[Written task] With pictures omitted, copy exactly the lines from the one containing "Certifications" through the end of the records below.

[Records to process]
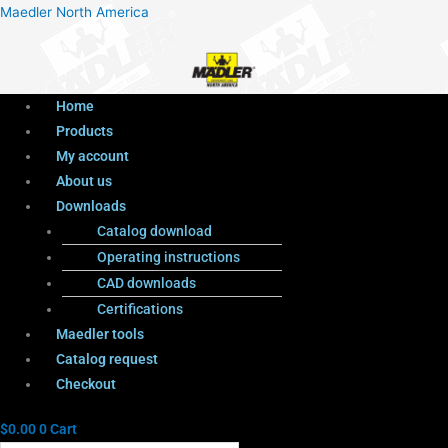
Menu
Products
Menu
Maedler North America
search
Home
Products
My account
About us
Downloads
Catalog download
Operating instructions
CAD downloads
Certifications
Maedler tools
Catalog request
Checkout
$
0.00
0
Cart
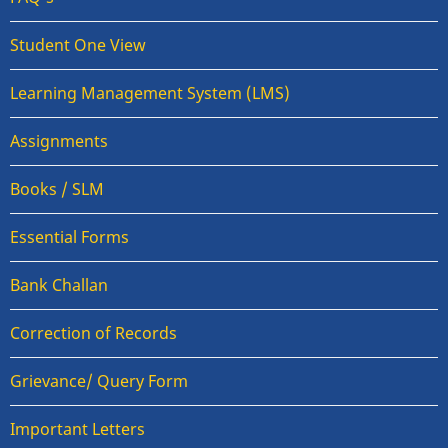
Student One View
Learning Management System (LMS)
Assignments
Books / SLM
Essential Forms
Bank Challan
Correction of Records
Grievance/ Query Form
Important Letters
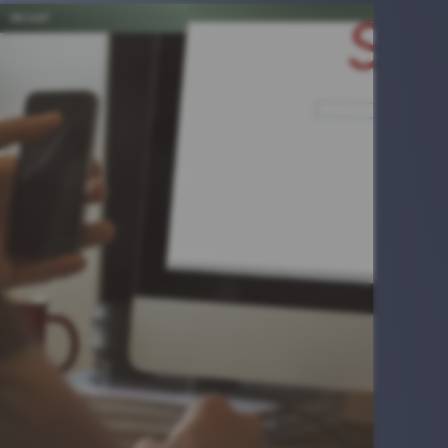
INSIGHT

[Response for this exercise]
Certifications
Maedler tools
Catalog request
Checkout
$
0.00
0
Cart
Student One View
Learning Management System (LMS)
Assignments
Books / SLM
Essential Forms
Bank Challan
Correction of Records
Grievance/ Query Form
Important Letters
INSIGHT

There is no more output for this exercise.